500 millions d’euros de pertes pour les investisseurs français
Pourtant il va falloir livrer bataille. Les mises en cause viennent non seulement de cabinets comme Deminor mais aussi de la place financière luxembourgeoise sur laquelle était coté le fonds Luxalpha. Pour se défendre des accusations de laxisme déjà lancées, elle a publié, et c’est rare, un communiqué le 2 janvier précisant que « la législation luxembourgeoise offre un cadre approprié pour assurer une protection adéquate et conforme aux normes européennes des actifs d’un fonds d’investissement » et que c’est bien la banque dépositaire d’un fonds qui a la responsabilité des actifs censés y figurer. Cela ne suffira vraisemblablement pas à démobiliser ceux qui demandent un renforcement des régulations. Devenue méfiante, la société de gestion Meeschaert a décidé de cesser d’investir pour l’instant dans tous les fonds de droit luxembourgeois ! Elle participe aux diverses actions collectives y compris la réunion, organisée début janvier par l’AFG, l’association professionnelle des sociétés de gestion, pour tenter de coordonner les actions de ces investisseurs qui sont encore loin d’avoir opté pour une stratégie commune.

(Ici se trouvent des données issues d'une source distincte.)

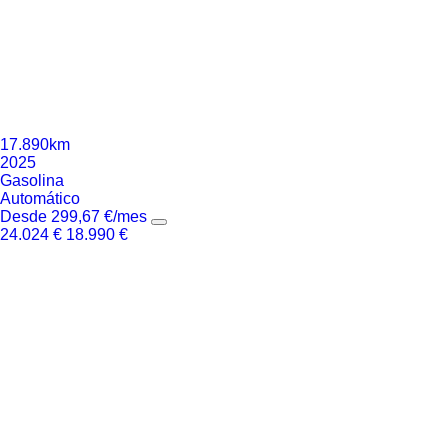
17.890km
2025
Gasolina
Automático
Desde
299,67
€
/mes
24.024
€
18.990
€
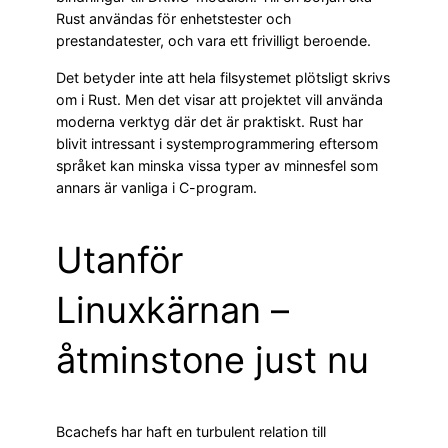
Rust användas för enhetstester och
prestandatester, och vara ett frivilligt beroende.
Det betyder inte att hela filsystemet plötsligt skrivs
om i Rust. Men det visar att projektet vill använda
moderna verktyg där det är praktiskt. Rust har
blivit intressant i systemprogrammering eftersom
språket kan minska vissa typer av minnesfel som
annars är vanliga i C-program.
Utanför
Linuxkärnan –
åtminstone just nu
Bcachefs har haft en turbulent relation till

En attendant le déclenchement des hostilités juridiques, l’Autorité des Marchés Financiers continue à estimer à 500 millions d’euros et une centaine de fonds l’étendue des dégâts financiers que l’affaire Madoff a entrainé pour des investisseurs français. 8 % seulement seraient des particuliers, 26 % des investisseurs institutionnels et plus de 60% des personnes disposant d’une fortune importante.
Pour ces divers protagonistes, l’affaire Madoff qui a éclaté il y a un mois, ne fait que commencer. Tous insistent sur le fait qu’ils découvrent chaque jour de nouveaux éléments susceptibles d’ébranler un peu plus la confiance, déjà très fragile, dans les institutions financières.